Blogger: Eric Maiwald
Just out of curiosity – is anyone else concerned about how the victim is getting vilified when there is a significant loss of credit card data or PII?
Heartland may have been very dumb in the way they are handling the PR side of things but remember that they were robbed by criminals. Certainly, any company (or individual for that matter) that accepts sensitive information from customers has a duty to protect that information. However, even if a company follows standard practices, complies with regulations and laws, and takes other steps, it is still a matter of risk management. At some point, the residual risk must be accepted. When we accept risk, we are saying that there is still some chance of negative consequences. There are no guarantees that the information will be protected under any and all circumstances.

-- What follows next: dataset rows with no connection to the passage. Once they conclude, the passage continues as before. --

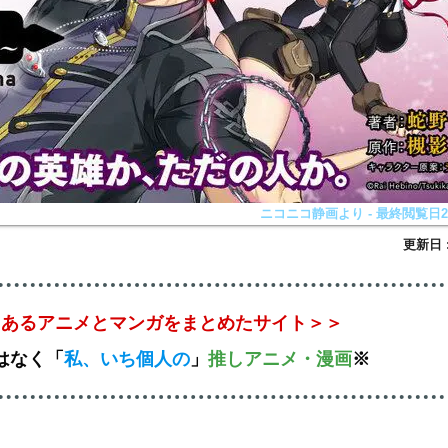
ニコニコ静画より - 最終閲覧日202
とあるアニメとマンガをまとめたサイト＞＞
はなく
「
私、いち個人の
」
推しアニメ
・漫画
※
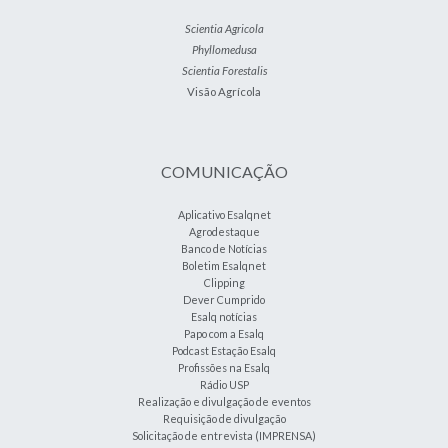
Scientia Agricola
Phyllomedusa
Scientia Forestalis
Visão Agrícola
COMUNICAÇÃO
Aplicativo Esalqnet
Agrodestaque
Banco de Notícias
Boletim Esalqnet
Clipping
Dever Cumprido
Esalq notícias
Papo com a Esalq
Podcast Estação Esalq
Profissões na Esalq
Rádio USP
Realização e divulgação de eventos
Requisição de divulgação
Solicitação de entrevista (IMPRENSA)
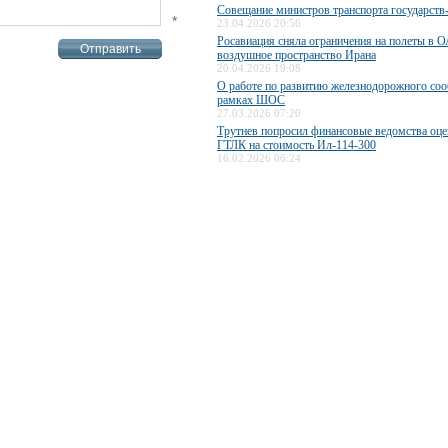
Совещание министров транспорта государст
*
23.04.2026 20:56
Росавиация сняла ограничения на полеты в О
воздушное пространство Ирана
20.04.2026 19:08
О работе по развитию железнодорожного со
рамках ШОС
27.03.2026 07:20
Трутнев попросил финансовые ведомства оце
ГТЛК на стоимость Ил-114-300
16.02.2026 06:24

Yet reading the news stories and discussing this within Burton Group (you can see a blog post from Burton’s Identity and Privacy Management Service here), it seems that we are looking for a 100% guarantee. This makes the security and risk management equation a binary, results oriented art – either we are “secure” or we are not. How do we know we are? No incidents. How do we know we are not? Incident!
Were some of the companies that have lost PII negligent? To be honest, I’m not sure. From the perspective of folks who live and breathe technology all day long, it seems that in some cases, obvious controls were not in place (TJX and the use of WEP come to mind). But there is usually more to the question than just deploying the latest up-to-date technology. Enterprises must deal with budgets, staff resources, and other concerns. 20/20 hindsight says “obviously they should have put this item on the top of the list!” But since we don’t know what the rest of the list was, it is hard for us to make such a statement stick.

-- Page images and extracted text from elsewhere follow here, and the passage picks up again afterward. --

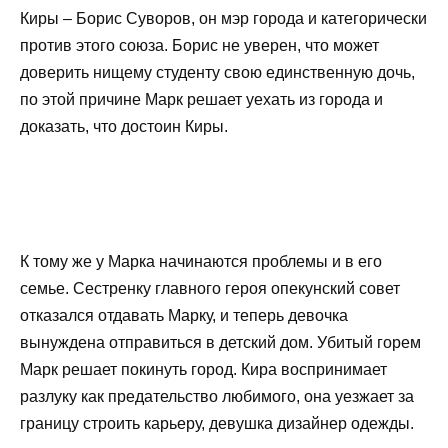
Киры – Борис Суворов, он мэр города и категорически
против этого союза. Борис не уверен, что может
доверить нищему студенту свою единственную дочь,
по этой причине Марк решает уехать из города и
доказать, что достоин Киры.
К тому же у Марка начинаются проблемы и в его
семье. Сестренку главного героя опекунский совет
отказался отдавать Марку, и теперь девочка
вынуждена отправиться в детский дом. Убитый горем
Марк решает покинуть город. Кира воспринимает
разлуку как предательство любимого, она уезжает за
границу строить карьеру, девушка дизайнер одежды.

Let me take this out of the IT technology realm for a moment. Is an individual negligent if they don’t have a car alarm? What about Lojack for the car? Or one of those steering wheel locks? If the car is stolen, was it the owner’s fault? Not usually. All of those things are existing technology that could prevent the theft or quickly locate the car when it is stolen. Even in cases where the owner was dumb enough to leave the car unlocked and the key in the ignition, the owner was the victim. A criminal stole the car.
The same is true with regard to credit card data - a criminal stole the data.
PII is not a car and in Heartland’s case what they had was data from third parties (credit card holders) who had no relationship to Heartland (as opposed to an individual who makes choices about his own car). Does this increase Heartland’s responsibility and duty to protect the information? Yes, I believe that if I hold somebody else’s stuff, I have a larger responsibility than if I only hold my stuff. But I still cannot guarantee that some other person (a criminal perhaps) will not do something that I cannot control.
So what is the standard for companies that hold consumer PII? Is there a standard or due care that we can apply? If so, let’s identify it and make sure that these companies meet the standard. Let’s make that a requirement for being in business – maybe that will be the next version of the PCI DSS.
If there is no standard then each company will make their own risk management decisions. Some will say that they do not want to store (or process) any consumer PII. I see this in many of the smaller shops that I frequent – the store owner has a point of sale device that links into some payment processor (like Heartland) so that they do not have to see or store the customer’s credit card info. Other companies will implement controls to protect the PII (the processors will fall into this category). They will implement controls based on risk management decisions. Will they continue to stay in business if any breach of PII confidentiality means huge (potentially company ending) losses? Will they charge higher fees to cover the risk? Will the merchants pay the higher fees (remember that the merchants also get hit with the fraudulent charges when a card number is stolen)?
Risk management is not a guarantee. Everyone makes risk management decisions every day of their lives. You do it when you drive a car or pay with a credit card. Laugh at the folks at Heartland and others who have been breached if you feel you must but do not expect security (i.e. freedom from risk or danger) in this life time.